TikTok Hires Former US Congressmen to Review Content Policies Amid Scrutiny

TikTok will hire two former US congressmen as part of an external team to review its content moderation policies, including child safety, hate speech, misinformation, and bullying, the company said in a statement on Tuesday.

Why it matters: The popular short video-sharing platform, owned by Beijing-based Bytedance, is stepping up efforts to adjust content policies amid scrutiny from US regulators and Western media about whether it censors content to appease the Chinese government.

  • Bytedance has completely separated the account systems and content access for TikTok and domestic counterpart Douyin to free the company from any potential breaches of China’s internet controls and to provide international users with a relatively censorship-free platform.

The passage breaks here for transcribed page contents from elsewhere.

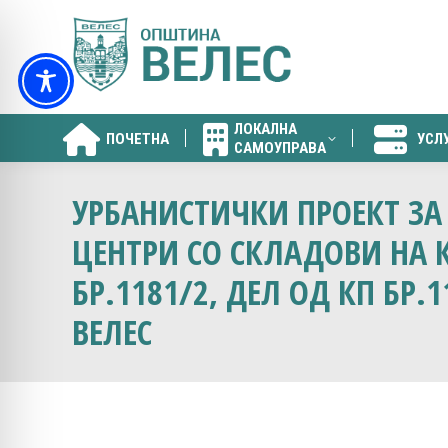
ЛОКАЛНА
ПОЧЕТНА
УСЛ
САМОУПРАВА
ЛОКАЛНА
ПОЧЕТНА
УСЛ
САМОУПРАВА
УРБАНИСТИЧКИ ПРОЕКТ ЗА
ЦЕНТРИ СО СКЛАДОВИ НА КП
БР.1181/2, ДЕЛ ОД КП БР.
ВЕЛЕС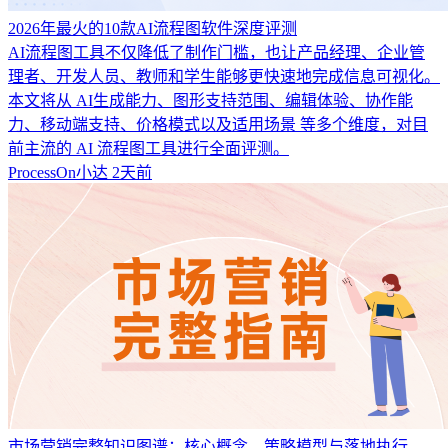
2026年最火的10款AI流程图软件深度评测
AI流程图工具不仅降低了制作门槛，也让产品经理、企业管
理者、开发人员、教师和学生能够更快速地完成信息可视化。
本文将从 AI生成能力、图形支持范围、编辑体验、协作能
力、移动端支持、价格模式以及适用场景 等多个维度，对目
前主流的 AI 流程图工具进行全面评测。
ProcessOn小达
2天前
市场营销完整知识图谱：核心概念、策略模型与落地执行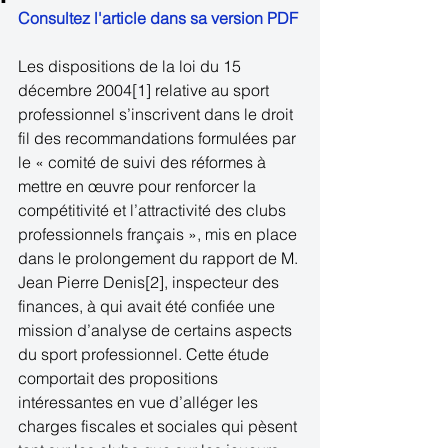
Consultez l'article dans sa version PDF
Les dispositions de la loi du 15 
décembre 2004[1] relative au sport 
professionnel s’inscrivent dans le droit 
fil des recommandations formulées par 
le « comité de suivi des réformes à 
mettre en œuvre pour renforcer la 
compétitivité et l’attractivité des clubs 
professionnels français », mis en place 
dans le prolongement du rapport de M. 
Jean Pierre Denis[2], inspecteur des 
finances, à qui avait été confiée une 
mission d’analyse de certains aspects 
du sport professionnel. Cette étude 
comportait des propositions 
intéressantes en vue d’alléger les 
charges fiscales et sociales qui pèsent 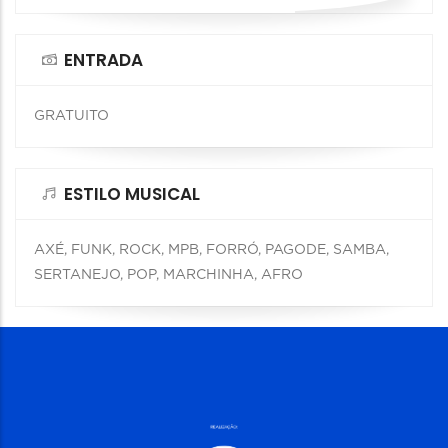
ENTRADA
GRATUITO
ESTILO MUSICAL
AXÉ, FUNK, ROCK, MPB, FORRÓ, PAGODE, SAMBA,
SERTANEJO, POP, MARCHINHA, AFRO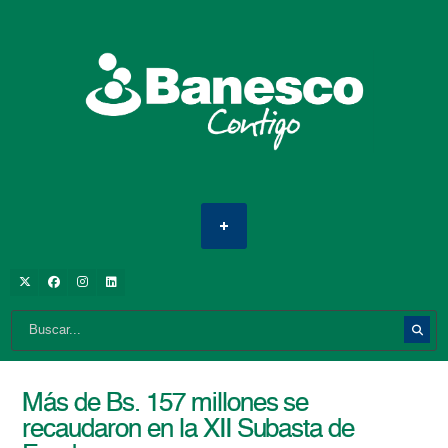
Más de Bs. 157 millones se
recaudaron en la XII Subasta de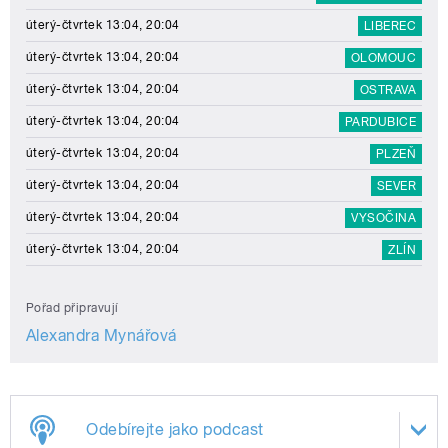
úterý-čtvrtek 13:04, 20:04
LIBEREC
úterý-čtvrtek 13:04, 20:04
OLOMOUC
úterý-čtvrtek 13:04, 20:04
OSTRAVA
úterý-čtvrtek 13:04, 20:04
PARDUBICE
úterý-čtvrtek 13:04, 20:04
PLZEŇ
úterý-čtvrtek 13:04, 20:04
SEVER
úterý-čtvrtek 13:04, 20:04
VYSOČINA
úterý-čtvrtek 13:04, 20:04
ZLÍN
Pořad připravují
Alexandra Mynářová
Odebírejte jako podcast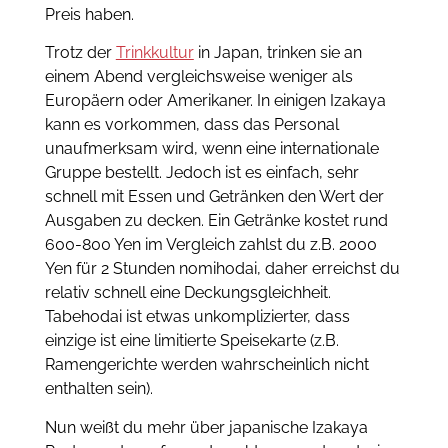
Preis haben.
Trotz der
Trinkkultur
in Japan, trinken sie an
einem Abend vergleichsweise weniger als
Europäern oder Amerikaner. In einigen Izakaya
kann es vorkommen, dass das Personal
unaufmerksam wird, wenn eine internationale
Gruppe bestellt. Jedoch ist es einfach, sehr
schnell mit Essen und Getränken den Wert der
Ausgaben zu decken. Ein Getränke kostet rund
600-800 Yen im Vergleich zahlst du z.B. 2000
Yen für 2 Stunden nomihodai, daher erreichst du
relativ schnell eine Deckungsgleichheit.
Tabehodai ist etwas unkomplizierter, dass
einzige ist eine limitierte Speisekarte (z.B.
Ramengerichte werden wahrscheinlich nicht
enthalten sein).
Nun weißt du mehr über japanische Izakaya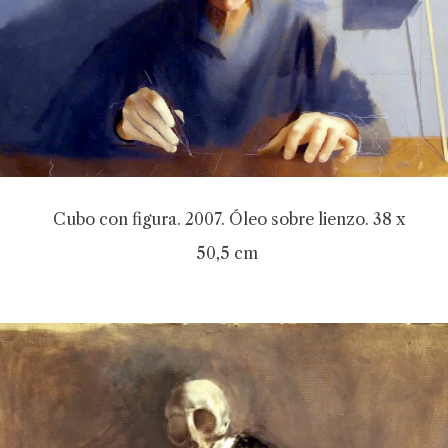
Cubo con figura. 2007. Óleo sobre lienzo. 38 x
50,5 cm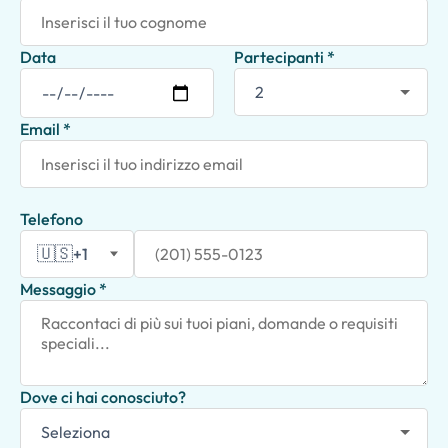
Data
Partecipanti *
Email *
Telefono
🇺🇸
+1
Messaggio *
Dove ci hai conosciuto?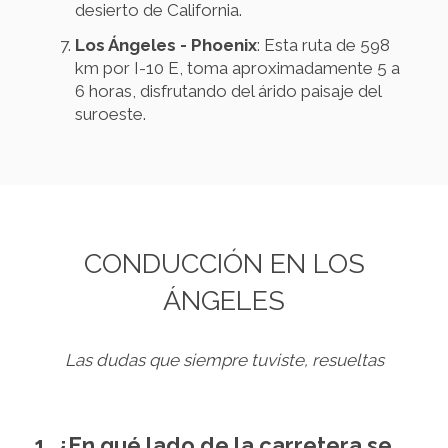
desierto de California.
Los Ángeles - Phoenix
: Esta ruta de 598
km por I-10 E, toma aproximadamente 5 a
6 horas, disfrutando del árido paisaje del
suroeste.
CONDUCCIÓN EN LOS
ÁNGELES
Las dudas que siempre tuviste, resueltas
1. ¿En qué lado de la carretera se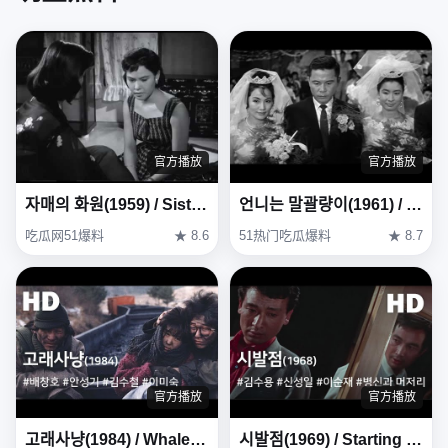
官方播放
官方播放
자매의 화원(1959) / Sisters' Garden (Jamaeui Hwawon)
언니는 말괄량이(1961) / My Sister Is a Hussy ( Eonni-neun Malgwallyang-i )
吃瓜网51爆料
★ 8.6
51热门吃瓜爆料
★ 8.7
官方播放
官方播放
고래사냥(1984) / Whale Hunting (Goraesanyang)
시발점(1969) / Starting Point (Sibaljeom)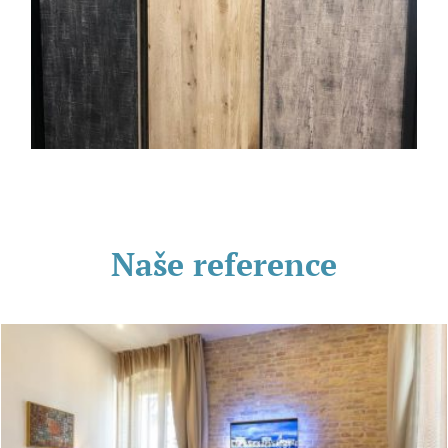
Naše reference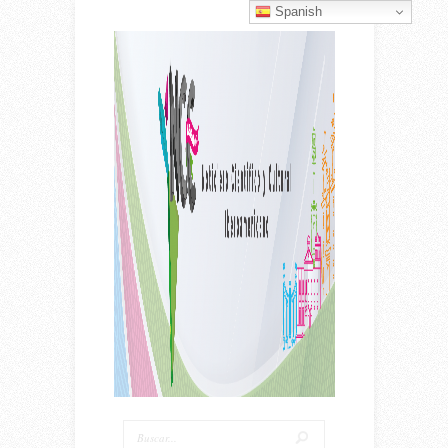
Spanish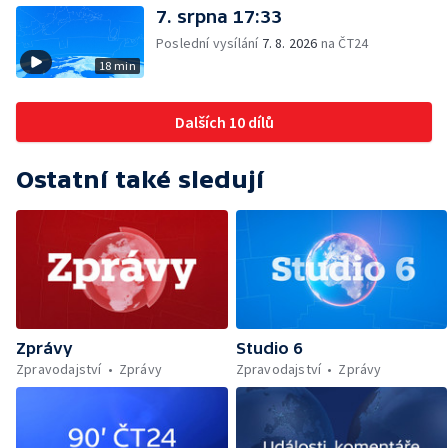
7. srpna 17:33
Poslední vysílání
7. 8. 2026
na ČT24
18 min
Dalších 10 dílů
Ostatní také sledují
Zprávy
Studio 6
Zpravodajství
Zprávy
Zpravodajství
Zprávy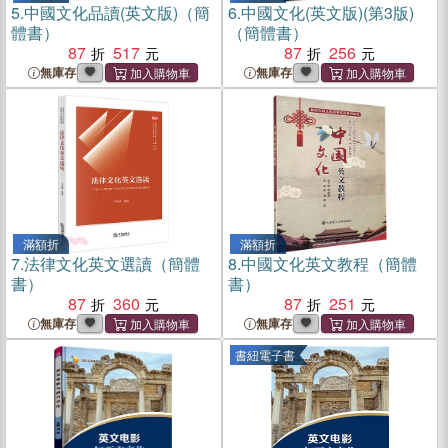
5.
中國文化品讀(英文版)（簡
6.
中國文化(英文版)(第3版)
體書）
（簡體書）
87
517
87
256
無庫存
無庫存
滿額折
滿額折
7.
法律文化英文選讀（簡體
8.
中國文化英文教程（簡體
書）
書）
87
360
87
251
無庫存
無庫存
書紐電子書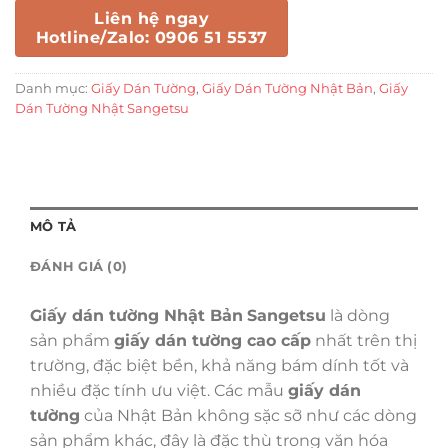
Liên hệ ngay
Hotline/Zalo: 0906 51 5537
Danh mục:
Giấy Dán Tường
,
Giấy Dán Tường Nhật Bản
,
Giấy
Dán Tường Nhật Sangetsu
MÔ TẢ
ĐÁNH GIÁ (0)
Giấy dán tường Nhật Bản
Sangetsu
là dòng
sản phẩm
giấy dán tường cao cấp
nhất trên thị
trường, đặc biệt bền, khả năng bám dính tốt và
nhiều đặc tính ưu việt. Các mẫu
giấy dán
tường
của Nhật Bản không sặc sỡ như các dòng
sản phẩm khác, đây là đặc thù trong văn hóa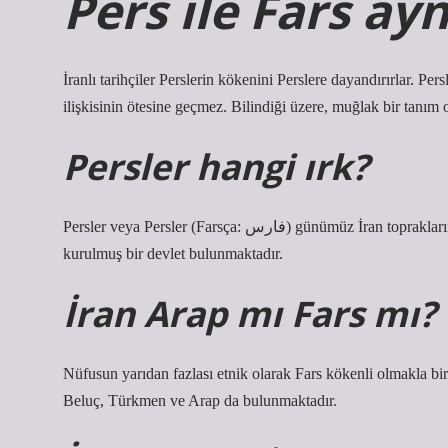
Pers ile Fars ay
İranlı tarihçiler Perslerin kökenini Perslere dayandırırlar. Pers
ilişkisinin ötesine geçmez. Bilindiği üzere, muğlak bir tanım 
Persler hangi ırk?
Persler veya Persler (Farsça: فارس) günümüz İran topraklarındaki İran topluluklarından biridir. Günümüzde Persler tarafından
kurulmuş bir devlet bulunmaktadır.
İran Arap mı Fars mı?
Nüfusun yarıdan fazlası etnik olarak Fars kökenli olmakla birl
Beluç, Türkmen ve Arap da bulunmaktadır.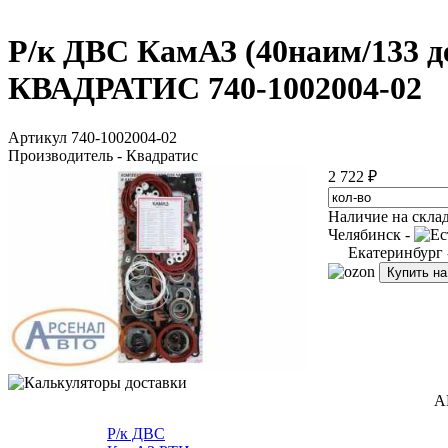
Р/к ДВС КамАЗ (40наим/133 д
КВАДРАТИС 740-1002004-02
Артикул 740-1002004-02
Производитель - Квадратис
2 722 ₽
Наличие на скла
Челябинск -
Екатеринбург
Купить н
А
Р/к ДВС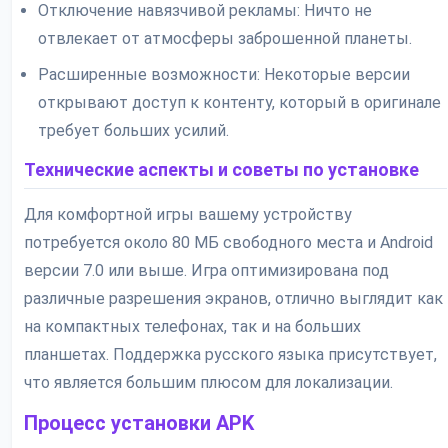
Отключение навязчивой рекламы: Ничто не
отвлекает от атмосферы заброшенной планеты.
Расширенные возможности: Некоторые версии
открывают доступ к контенту, который в оригинале
требует больших усилий.
Технические аспекты и советы по установке
Для комфортной игры вашему устройству
потребуется около 80 МБ свободного места и Android
версии 7.0 или выше. Игра оптимизирована под
различные разрешения экранов, отлично выглядит как
на компактных телефонах, так и на больших
планшетах. Поддержка русского языка присутствует,
что является большим плюсом для локализации.
Процесс установки APK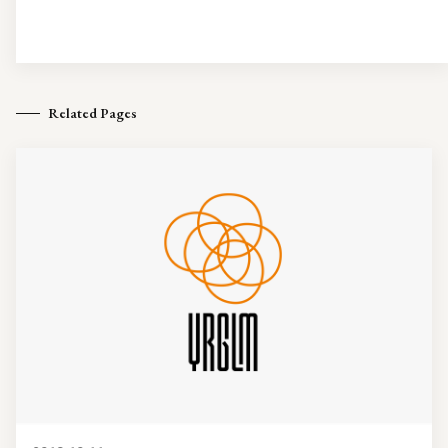
Related Pages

Details: The company will hire an external group from the K&L Gates LLP law firm to work with its internal US management team to review and advise on the video-sharing app’s content policies, Vanessa Pappas, TikTok’s general manager for the US, said in the statement.

  • The advisory team includes former US congressmen Bart Gordon of Tennessee and Jeff Denham of California.
  • The company said it would further increase transparency around its content moderation policies and practices.

Context: US Senator Marco Rubio last week requested that the Committee on Foreign Investment in the United States (CFIUS) review Bytedance’s 2017 acquisition of short video app Musical.ly, which was later rebranded as TikTok, citing concerns that Bytedance apps are increasingly used to censor content.

  • The Guardian reported last month that TikTok instructs its moderators to censor videos that are deemed politically sensitive by the Chinese government, citing leaked documents detailing the platform’s guidelines.
  • TikTok told The Verge last week that its content and moderation policies “are led by our US-based team and are not influenced by any foreign government,” adding that the Chinese government does not request it censor content.